**Study text**
This work addresses two key challenges in cloth simulation: modeling spatially varying mechanical properties and the computational expense and membrane locking artifacts inherent in finite element methods. To this end, we propose Mass-Spring Net—a differentiable mass-spring framework that directly infers spatially varying material parameters from motion observation data via a dual-objective loss function combining force and impulse residuals. Our approach circumvents numerical artifacts of traditional solvers, requires no explicit physical modeling or PDE solving, and achieves significantly higher training efficiency than graph neural networks and neural ODEs. It delivers high-fidelity dynamic reconstruction across multi-source datasets and exhibits strong generalization to unseen scenarios. The core contribution is the first integration of a differentiable mass-spring model with kinematically consistent, physics-informed losses—enabling efficient, robust, and interpretable surrogate modeling of spatially heterogeneous cloth.

**Work request A**
Rewrite the paragraph of the cloth simulation text that begins "This work addresses two key challenges" as a short list of its main points.
**Work request B**
Write a continuation of the cloth simulation text that picks up after its last sentence.

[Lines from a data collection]
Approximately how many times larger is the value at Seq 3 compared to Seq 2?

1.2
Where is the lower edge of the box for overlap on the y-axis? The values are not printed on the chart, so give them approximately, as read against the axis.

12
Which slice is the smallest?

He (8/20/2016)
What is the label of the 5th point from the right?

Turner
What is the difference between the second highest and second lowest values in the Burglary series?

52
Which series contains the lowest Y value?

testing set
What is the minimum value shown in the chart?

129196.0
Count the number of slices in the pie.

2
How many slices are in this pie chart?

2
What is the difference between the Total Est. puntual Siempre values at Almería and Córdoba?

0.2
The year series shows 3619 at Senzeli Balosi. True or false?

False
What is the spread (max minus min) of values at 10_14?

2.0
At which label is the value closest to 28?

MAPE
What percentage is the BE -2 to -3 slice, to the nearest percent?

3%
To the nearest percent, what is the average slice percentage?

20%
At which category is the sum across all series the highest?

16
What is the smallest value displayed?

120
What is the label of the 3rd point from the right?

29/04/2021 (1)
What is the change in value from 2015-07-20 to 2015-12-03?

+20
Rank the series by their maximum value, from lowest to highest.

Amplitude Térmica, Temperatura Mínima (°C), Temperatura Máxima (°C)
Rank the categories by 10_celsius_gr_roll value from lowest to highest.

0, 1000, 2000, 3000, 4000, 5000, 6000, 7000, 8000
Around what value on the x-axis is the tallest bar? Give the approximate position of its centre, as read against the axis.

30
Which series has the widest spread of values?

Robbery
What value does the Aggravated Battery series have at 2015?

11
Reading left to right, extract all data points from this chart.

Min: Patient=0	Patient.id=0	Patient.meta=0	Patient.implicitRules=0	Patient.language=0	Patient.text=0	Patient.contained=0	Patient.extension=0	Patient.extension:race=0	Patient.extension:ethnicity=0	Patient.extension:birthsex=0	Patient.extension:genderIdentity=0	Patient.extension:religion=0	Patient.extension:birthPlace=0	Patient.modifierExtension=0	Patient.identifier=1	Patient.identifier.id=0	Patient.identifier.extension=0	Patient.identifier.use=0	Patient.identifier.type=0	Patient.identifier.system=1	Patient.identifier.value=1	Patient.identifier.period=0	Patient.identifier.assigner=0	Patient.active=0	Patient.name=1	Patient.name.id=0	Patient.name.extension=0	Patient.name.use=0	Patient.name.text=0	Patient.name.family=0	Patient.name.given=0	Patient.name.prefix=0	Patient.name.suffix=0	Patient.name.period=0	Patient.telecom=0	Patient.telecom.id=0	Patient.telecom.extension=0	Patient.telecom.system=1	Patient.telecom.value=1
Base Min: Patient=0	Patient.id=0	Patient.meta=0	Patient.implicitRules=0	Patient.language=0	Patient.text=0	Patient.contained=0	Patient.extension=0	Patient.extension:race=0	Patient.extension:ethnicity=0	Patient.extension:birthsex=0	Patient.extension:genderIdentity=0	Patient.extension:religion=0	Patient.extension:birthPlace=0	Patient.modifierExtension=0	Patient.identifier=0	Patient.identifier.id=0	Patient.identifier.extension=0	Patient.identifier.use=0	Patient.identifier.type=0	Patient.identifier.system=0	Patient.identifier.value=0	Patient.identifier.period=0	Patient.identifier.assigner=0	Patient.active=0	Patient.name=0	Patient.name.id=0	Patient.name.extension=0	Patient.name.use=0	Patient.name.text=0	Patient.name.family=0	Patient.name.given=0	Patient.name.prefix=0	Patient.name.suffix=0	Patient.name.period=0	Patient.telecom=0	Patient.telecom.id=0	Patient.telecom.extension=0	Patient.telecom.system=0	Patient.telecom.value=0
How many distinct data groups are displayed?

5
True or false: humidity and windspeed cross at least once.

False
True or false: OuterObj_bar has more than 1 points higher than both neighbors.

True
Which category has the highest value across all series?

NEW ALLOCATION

**Response A**
- Problems targeted: cloth with mechanical properties that vary across the surface, and the high cost and membrane locking artifacts of finite element methods.
- Proposed method: Mass-Spring Net, a differentiable mass-spring framework that learns spatially varying material parameters directly from motion data.
- Training: uses a two-part loss built from force and impulse residuals.
- Advantages: avoids the numerical artifacts of traditional solvers, needs no explicit physical modeling or PDE solving, and trains much faster than graph neural networks and neural ODEs.
- Results: high-fidelity dynamic reconstruction on data from several sources, and strong generalization to unseen scenarios.
- Main contribution: the first combination of a differentiable mass-spring model with kinematically consistent, physics-informed losses, giving efficient, robust, and interpretable surrogate models of cloth whose properties vary from place to place.

**Response B**
Materials used in real clothing exhibit remarkable complexity and spatial variation due to common processes such as stitching, hemming, dyeing, printing, padding, and bonding. Simulating these materials, for instance using finite element methods, is often computationally demanding and slow. Worse, such methods can suffer from numerical artifacts called ``membrane locking'' that makes cloth appear artificially stiff. Here we propose a general framework, called Mass-Spring Net, for learning a simple yet efficient surrogate model that captures the effects of these complex materials using only motion observations. The cloth is discretized into a mass-spring network with unknown material parameters that are learned directly from the motion data, using a novel force-and-impulse loss function. Our approach demonstrates the ability to accurately model spatially varying material properties from a variety of data sources, and immunity to membrane locking which plagues FEM-based simulations. Compared to graph-based networks and neural ODE-based architectures, our method achieves significantly faster training times, higher reconstruction accuracy, and improved generalization to novel dynamic scenarios.